Hi guys, remember this move?

Hi guys, remember this move?

Hi guys, remember this move? “Last Breath: When you’re dying you catch a glimpse of what lies beyond the Black Gates of Death’s Kingdom (the GM will describe it). Then roll (just roll, +nothing—yeah, Death doesn’t care how tough or cool you are). ✴On a 10+, you’ve cheated Death—you’re in a bad spot but you’re still alive. ✴On a 7–9, Death himself will offer you a bargain. Take it and stabilize or refuse and pass beyond the Black Gates into whatever fate awaits you. ✴On 6-, your fate is sealed. You’re marked as Death’s own and you’ll cross the threshold soon. The GM will tell you when.” QUESTION: Can you give me ideas on bargains for the 7-9 result?

19 thoughts on “Hi guys, remember this move?”

  1. A really interesting one I was given once, when playing a Cleric, was to stop serving my god (Sanguinous the Peaceful), and convert to follow Death instead. I’m not very good at playing a devoted Cleric, so I took it. Admittedly that character died later in that very session anyway, but it definitely worked as a bargain.

  2. One idea, perhaps too simplistic: take the thing that the character does best or most often, and ask them to either give that up, or do it only in service of something that doesn’t come naturally to them.

    For instance, ask the Thief to give up thieving. Or, ask the Wizard to only use magic if it causes someone pain.

  3. In Tony Reyes’ DW game, our half-Elf Ranger — out to slay the human Red Army that was committing war crimes against the elven people — died in personal combat with the Red Army’s champion. Death offered to return him to life, if he gave up on his vendetta with the Red Army.

    Needless to say, the Ranger is well and truly dead.

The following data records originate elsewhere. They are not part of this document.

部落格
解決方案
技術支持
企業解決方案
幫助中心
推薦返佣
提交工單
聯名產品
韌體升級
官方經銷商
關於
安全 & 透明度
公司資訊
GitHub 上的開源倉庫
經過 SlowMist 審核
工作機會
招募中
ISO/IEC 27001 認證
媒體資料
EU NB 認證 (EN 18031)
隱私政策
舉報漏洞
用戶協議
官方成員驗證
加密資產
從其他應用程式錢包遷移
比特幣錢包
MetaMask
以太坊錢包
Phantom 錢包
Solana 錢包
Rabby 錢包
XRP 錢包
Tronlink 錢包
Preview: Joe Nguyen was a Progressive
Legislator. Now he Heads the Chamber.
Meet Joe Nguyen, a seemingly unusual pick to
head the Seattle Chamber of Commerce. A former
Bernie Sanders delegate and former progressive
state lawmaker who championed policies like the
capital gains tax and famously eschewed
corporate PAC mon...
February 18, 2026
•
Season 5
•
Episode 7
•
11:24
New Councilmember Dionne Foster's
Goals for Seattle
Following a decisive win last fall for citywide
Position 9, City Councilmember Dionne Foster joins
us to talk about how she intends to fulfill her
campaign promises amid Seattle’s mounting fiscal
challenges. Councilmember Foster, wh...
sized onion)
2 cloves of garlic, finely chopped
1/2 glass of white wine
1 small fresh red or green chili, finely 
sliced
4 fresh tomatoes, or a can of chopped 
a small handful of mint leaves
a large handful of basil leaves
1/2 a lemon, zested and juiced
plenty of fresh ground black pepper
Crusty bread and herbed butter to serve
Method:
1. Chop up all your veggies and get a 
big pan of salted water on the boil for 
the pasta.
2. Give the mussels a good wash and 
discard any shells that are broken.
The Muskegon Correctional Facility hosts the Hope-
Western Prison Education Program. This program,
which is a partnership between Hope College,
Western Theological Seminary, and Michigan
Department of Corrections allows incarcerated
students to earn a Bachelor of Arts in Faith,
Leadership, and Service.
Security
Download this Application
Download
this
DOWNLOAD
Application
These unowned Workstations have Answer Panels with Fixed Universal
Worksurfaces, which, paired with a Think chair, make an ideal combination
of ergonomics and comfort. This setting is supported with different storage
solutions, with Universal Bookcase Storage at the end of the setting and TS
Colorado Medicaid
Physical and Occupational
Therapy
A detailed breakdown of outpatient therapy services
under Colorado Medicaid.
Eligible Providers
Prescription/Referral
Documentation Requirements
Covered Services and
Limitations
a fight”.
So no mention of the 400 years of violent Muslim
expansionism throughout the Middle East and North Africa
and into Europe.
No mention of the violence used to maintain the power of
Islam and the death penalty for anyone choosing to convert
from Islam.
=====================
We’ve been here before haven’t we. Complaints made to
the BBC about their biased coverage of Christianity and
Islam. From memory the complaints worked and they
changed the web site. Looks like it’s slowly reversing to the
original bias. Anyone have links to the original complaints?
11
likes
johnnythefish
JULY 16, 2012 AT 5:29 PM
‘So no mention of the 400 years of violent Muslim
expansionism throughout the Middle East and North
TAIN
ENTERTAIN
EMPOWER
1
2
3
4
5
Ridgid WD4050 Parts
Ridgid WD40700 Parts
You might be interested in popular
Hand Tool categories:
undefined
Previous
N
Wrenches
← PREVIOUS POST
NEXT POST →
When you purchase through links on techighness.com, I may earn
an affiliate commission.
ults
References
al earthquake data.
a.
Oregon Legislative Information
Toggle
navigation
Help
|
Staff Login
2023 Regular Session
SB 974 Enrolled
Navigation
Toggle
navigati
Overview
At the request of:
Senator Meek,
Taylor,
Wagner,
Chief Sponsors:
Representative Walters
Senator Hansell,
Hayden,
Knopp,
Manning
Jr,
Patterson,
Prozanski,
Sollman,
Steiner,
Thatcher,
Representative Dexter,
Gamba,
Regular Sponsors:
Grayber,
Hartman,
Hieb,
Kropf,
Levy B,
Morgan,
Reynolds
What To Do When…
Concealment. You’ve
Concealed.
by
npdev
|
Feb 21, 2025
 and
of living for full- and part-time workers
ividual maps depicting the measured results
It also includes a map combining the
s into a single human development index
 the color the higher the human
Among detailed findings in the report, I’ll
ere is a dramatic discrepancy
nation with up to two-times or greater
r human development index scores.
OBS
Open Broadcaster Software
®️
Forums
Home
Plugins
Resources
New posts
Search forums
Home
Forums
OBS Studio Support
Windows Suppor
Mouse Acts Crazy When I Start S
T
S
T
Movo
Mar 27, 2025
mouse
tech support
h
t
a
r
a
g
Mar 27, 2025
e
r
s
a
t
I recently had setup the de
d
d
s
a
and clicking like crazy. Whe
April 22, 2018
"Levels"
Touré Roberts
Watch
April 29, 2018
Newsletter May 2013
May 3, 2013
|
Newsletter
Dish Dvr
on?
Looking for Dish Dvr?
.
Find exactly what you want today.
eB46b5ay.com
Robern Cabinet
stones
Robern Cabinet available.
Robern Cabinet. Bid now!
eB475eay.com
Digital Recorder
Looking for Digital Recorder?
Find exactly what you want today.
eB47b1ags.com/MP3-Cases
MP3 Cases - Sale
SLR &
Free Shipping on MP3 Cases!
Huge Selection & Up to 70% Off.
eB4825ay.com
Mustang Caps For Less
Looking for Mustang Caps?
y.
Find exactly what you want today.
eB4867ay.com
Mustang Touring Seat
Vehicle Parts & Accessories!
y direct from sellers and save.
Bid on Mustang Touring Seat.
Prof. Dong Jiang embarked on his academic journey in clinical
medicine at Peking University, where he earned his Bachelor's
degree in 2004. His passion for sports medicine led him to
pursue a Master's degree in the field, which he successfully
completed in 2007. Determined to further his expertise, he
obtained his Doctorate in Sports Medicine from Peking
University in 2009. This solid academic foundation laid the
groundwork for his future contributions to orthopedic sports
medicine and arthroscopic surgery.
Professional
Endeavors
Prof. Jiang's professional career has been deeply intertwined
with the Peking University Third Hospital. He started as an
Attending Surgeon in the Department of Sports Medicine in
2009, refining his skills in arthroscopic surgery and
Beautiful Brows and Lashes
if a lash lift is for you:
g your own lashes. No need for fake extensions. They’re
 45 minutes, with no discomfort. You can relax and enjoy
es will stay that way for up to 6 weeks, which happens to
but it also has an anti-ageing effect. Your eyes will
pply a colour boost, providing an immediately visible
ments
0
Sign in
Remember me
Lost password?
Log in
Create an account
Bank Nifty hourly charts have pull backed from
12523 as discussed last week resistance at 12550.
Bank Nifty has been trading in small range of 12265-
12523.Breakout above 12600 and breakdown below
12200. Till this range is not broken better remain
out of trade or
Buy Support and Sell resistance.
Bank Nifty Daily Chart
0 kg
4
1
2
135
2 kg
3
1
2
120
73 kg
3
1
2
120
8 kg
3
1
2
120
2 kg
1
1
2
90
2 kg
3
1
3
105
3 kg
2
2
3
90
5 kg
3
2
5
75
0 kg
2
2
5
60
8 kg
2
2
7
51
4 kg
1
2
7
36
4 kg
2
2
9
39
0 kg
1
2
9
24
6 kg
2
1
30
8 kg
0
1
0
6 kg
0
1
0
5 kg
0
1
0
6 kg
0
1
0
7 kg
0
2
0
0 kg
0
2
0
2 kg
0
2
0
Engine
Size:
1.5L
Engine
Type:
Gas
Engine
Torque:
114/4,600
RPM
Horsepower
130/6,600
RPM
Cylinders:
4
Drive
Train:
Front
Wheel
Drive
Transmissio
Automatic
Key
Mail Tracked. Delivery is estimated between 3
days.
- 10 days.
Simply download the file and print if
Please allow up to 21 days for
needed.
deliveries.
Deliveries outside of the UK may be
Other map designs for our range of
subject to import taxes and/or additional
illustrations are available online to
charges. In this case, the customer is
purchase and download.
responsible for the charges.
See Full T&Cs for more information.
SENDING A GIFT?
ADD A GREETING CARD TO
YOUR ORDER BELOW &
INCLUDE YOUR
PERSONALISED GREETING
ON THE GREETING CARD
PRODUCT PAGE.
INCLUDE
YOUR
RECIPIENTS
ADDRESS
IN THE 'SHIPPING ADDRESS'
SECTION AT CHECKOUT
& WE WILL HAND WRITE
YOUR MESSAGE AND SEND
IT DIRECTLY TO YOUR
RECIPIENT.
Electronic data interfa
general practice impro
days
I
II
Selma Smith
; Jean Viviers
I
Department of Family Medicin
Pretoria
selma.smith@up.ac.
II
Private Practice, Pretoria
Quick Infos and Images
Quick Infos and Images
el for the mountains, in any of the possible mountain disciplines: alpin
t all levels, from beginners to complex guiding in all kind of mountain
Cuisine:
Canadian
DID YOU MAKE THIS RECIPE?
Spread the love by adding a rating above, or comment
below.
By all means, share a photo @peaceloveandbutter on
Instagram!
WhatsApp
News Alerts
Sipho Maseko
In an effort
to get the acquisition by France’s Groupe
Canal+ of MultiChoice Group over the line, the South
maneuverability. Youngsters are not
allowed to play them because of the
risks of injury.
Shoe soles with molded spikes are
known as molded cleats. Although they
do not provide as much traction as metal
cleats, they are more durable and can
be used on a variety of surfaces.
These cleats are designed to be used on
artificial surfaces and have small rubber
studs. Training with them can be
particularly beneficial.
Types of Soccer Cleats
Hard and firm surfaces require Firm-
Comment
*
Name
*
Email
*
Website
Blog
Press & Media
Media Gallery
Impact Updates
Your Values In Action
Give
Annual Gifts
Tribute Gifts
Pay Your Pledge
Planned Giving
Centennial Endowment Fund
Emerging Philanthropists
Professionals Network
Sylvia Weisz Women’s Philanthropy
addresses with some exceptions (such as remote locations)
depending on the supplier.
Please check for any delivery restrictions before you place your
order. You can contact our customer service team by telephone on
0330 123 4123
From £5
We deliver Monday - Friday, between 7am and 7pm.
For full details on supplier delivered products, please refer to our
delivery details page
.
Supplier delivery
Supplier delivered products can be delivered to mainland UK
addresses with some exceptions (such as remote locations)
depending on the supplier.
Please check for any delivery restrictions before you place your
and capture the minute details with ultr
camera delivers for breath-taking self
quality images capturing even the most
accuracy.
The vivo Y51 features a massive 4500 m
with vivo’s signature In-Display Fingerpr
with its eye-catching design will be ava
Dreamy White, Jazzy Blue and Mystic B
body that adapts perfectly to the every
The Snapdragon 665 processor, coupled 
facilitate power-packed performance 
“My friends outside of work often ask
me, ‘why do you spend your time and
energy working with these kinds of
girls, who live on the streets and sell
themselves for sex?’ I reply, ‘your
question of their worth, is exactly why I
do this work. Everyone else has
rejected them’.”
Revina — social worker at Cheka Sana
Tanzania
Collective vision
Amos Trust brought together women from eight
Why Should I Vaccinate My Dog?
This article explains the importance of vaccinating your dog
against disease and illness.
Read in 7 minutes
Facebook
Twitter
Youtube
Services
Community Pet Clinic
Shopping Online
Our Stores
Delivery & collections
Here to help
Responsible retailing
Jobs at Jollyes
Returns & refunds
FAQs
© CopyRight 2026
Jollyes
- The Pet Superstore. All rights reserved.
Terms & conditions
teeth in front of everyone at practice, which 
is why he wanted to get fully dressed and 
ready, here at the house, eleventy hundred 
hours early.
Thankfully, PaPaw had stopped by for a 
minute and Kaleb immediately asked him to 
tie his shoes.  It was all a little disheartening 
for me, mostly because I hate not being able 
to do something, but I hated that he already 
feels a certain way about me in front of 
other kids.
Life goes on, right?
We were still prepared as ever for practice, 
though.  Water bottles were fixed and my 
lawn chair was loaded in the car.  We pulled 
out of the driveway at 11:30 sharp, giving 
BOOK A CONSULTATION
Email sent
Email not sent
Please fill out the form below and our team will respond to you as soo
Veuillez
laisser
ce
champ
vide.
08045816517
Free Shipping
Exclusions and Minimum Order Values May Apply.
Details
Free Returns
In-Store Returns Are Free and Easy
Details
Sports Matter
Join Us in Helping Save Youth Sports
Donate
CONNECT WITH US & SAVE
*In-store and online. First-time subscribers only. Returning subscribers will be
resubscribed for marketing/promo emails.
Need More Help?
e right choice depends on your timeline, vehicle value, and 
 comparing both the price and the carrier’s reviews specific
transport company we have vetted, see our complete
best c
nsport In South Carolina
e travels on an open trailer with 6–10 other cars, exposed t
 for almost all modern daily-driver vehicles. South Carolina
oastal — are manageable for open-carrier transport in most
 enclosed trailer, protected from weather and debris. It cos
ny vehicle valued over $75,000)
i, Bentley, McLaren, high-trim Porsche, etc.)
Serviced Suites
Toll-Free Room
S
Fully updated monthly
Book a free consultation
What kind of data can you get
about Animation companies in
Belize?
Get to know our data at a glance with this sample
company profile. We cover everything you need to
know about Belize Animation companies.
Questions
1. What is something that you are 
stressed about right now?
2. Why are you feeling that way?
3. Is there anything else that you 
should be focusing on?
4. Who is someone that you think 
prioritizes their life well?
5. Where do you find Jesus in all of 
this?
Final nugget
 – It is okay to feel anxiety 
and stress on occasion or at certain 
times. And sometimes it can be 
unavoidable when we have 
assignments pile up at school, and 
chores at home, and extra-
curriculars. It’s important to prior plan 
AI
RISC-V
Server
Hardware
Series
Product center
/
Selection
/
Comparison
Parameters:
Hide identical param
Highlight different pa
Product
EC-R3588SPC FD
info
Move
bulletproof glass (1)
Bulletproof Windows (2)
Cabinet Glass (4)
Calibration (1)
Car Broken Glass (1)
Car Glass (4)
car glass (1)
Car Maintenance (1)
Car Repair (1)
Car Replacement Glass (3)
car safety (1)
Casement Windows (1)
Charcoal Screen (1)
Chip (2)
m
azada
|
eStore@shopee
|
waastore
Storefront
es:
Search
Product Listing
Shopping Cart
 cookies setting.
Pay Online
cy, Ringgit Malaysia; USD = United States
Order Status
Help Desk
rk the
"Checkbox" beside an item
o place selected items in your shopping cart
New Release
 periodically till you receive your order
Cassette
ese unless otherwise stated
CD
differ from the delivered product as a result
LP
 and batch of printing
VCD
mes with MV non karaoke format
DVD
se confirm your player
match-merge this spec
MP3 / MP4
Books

    Did I get that right, Tony?

  4. The character must agree to do one (or better, 3) act(s) in the future when Death requests it. Leave it hanging and vague… And yes, it could be killing one or more persons. Or not. Disobeying will result in immediate death and torture in the afterlife.

  5. Episode 17 of the Discern Realities podcast covers the 7-9 roll really well. Essentially try to not be a punishment (i.e. taking something away like a pet or an ability) but a fictionally painful choice. Naturally, that will be really dependent on the character and the ongoing story you and the party are telling. They go over some very cool examples.


    discernrealities.libsyn.com – Discern Realities: Episode 17

  6. Gave a bard the offer once that he could come back, but had to sing death’s praises in every town he visited forevermore. He fully adopted the “Herald of Death” thing, awesomely.

  7. Death takes someone else in exchange. Upon returning home after finishing their adventure, they discover that one of their parents has died very suddenly, and with no explanation.

  8. I think the best one I came up with was with my wizard character who throughout the game wanted to find her Mother. Near the end Death saud you can survive but the Mothers soul(she was dead) was his so she could never be resurrected. Very tough choice for the wizard.

    Another one i quite liked with the same characters was.the druid was always protecting the wizard so her choice is that she couldn’t protect the wizard anymore she had to.let what would happen happen.

    Yeah the move is pretty great!

  9. You are right Alfred Rudzki! Death offered our Ranger to put aside his primary motivation. Our ranger took a swing at death. 🙂

    I’d recommend using the character’s motivations or bonds as inspiration. They’ll probably give you a good idea as to what a “hard bargain” is for that character.

  10. If you can’t think of anything at that moment, don’t sweat it. Death returns the hero to life with the warning that, “Soon I shall require something of you.”

  11. I’m sorry? What most people put here as examples are signs of really bad GM’ing. Putting up a deal for the departed, that turns everything that the PC has done, against them; or making them deals that YOU KNOW won’t take, is just bad storytelling.

  12. Well, you’re bargaining for your life, not some fish at the market. At the same point, it is a mixed success, not a failure. It shouldn’t be a trivial bargain to accept OR reject. Which is why the specifics of the character are important.

  13. One idea, particularly if the player is averse to violence/killing:

    Enforce a soul tax.

    They must regularly kill something sentient for death to gather a soul. If they fail to, death appears to them in their sleep and will enact some punishment at death’s discretion.

  14. Thanks for your ideas. Here are some of my bargains: one asked a pc to return as a brain eating creature (zombi), other time death asked the pc to give up his power (9 levels of wizard) returned him to level 1 and created a dark copy of the character with the other levels of power and items. The character was told if he slayed the dark copy he would be restored.

    Another time death asked the character to come back to the duel and finish the enemy, to do this death ganted a limitless Grit power, and the character will die after doing his glorious revenge.

    One time Death asked the pc to entertain her. He did not succeed.

    I see now that my ideas may seem boring or bizarre but yours are similar in spirit so I’ll mark GM XP and go on. You are a great help!